Top of Extracted data

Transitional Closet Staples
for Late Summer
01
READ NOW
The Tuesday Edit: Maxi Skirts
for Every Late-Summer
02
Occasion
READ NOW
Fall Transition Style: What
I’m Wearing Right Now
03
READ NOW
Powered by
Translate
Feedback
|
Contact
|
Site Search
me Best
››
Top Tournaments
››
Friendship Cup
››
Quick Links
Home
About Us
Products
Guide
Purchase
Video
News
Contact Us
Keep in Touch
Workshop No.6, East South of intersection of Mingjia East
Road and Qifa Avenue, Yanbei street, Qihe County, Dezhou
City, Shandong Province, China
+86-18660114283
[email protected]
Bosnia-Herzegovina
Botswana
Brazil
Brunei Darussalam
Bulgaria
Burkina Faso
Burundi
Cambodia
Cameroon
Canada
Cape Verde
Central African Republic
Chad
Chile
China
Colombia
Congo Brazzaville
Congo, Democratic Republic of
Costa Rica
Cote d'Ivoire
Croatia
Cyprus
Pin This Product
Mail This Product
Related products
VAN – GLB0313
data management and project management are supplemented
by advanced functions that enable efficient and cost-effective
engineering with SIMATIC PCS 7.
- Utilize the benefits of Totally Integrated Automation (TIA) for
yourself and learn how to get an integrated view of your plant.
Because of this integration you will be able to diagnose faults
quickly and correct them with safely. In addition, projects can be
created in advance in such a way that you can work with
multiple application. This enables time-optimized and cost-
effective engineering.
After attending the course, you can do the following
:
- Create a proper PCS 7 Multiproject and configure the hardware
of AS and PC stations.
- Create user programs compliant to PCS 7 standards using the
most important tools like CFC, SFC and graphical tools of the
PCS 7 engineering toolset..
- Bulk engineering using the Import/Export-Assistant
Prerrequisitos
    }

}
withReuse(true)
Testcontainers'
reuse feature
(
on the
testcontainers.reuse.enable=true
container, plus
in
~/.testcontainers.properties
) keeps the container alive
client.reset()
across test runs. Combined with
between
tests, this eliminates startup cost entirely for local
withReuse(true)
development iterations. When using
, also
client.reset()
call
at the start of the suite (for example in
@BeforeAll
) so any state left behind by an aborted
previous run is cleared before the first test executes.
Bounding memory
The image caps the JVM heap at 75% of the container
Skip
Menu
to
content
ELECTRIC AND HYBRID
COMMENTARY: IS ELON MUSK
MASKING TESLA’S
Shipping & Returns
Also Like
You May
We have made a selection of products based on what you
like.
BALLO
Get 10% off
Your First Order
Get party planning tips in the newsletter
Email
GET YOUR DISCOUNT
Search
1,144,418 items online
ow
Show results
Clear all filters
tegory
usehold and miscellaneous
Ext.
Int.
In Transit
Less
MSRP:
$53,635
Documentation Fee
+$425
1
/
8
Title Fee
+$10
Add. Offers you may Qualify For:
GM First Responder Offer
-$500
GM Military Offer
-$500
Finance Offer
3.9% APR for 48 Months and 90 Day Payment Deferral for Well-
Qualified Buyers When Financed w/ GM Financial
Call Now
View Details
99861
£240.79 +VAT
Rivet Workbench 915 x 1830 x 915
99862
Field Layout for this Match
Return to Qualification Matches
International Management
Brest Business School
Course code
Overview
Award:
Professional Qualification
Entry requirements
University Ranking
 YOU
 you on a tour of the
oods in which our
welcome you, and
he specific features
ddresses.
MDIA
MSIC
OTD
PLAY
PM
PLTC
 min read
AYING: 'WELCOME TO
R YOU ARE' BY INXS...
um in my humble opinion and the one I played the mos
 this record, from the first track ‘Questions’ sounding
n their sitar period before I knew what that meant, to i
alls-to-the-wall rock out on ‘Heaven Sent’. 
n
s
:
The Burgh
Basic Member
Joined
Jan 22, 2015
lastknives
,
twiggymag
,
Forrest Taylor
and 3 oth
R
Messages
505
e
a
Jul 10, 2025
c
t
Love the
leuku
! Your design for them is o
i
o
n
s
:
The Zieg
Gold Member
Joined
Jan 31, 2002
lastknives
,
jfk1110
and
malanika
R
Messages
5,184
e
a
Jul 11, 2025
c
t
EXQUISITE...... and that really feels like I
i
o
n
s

Bottom of Extracted data

**Exercise prompt:** Every line from the top of the material above through the line holding "data management and" should be reproduced word for word, and nothing beyond it.

**Response to this task:**
Transitional Closet Staples
for Late Summer
01
READ NOW
The Tuesday Edit: Maxi Skirts
for Every Late-Summer
02
Occasion
READ NOW
Fall Transition Style: What
I’m Wearing Right Now
03
READ NOW
Powered by
Translate
Feedback
|
Contact
|
Site Search
me Best
››
Top Tournaments
››
Friendship Cup
››
Quick Links
Home
About Us
Products
Guide
Purchase
Video
News
Contact Us
Keep in Touch
Workshop No.6, East South of intersection of Mingjia East
Road and Qifa Avenue, Yanbei street, Qihe County, Dezhou
City, Shandong Province, China
+86-18660114283
[email protected]
Bosnia-Herzegovina
Botswana
Brazil
Brunei Darussalam
Bulgaria
Burkina Faso
Burundi
Cambodia
Cameroon
Canada
Cape Verde
Central African Republic
Chad
Chile
China
Colombia
Congo Brazzaville
Congo, Democratic Republic of
Costa Rica
Cote d'Ivoire
Croatia
Cyprus
Pin This Product
Mail This Product
Related products
VAN – GLB0313
data management and project management are supplemented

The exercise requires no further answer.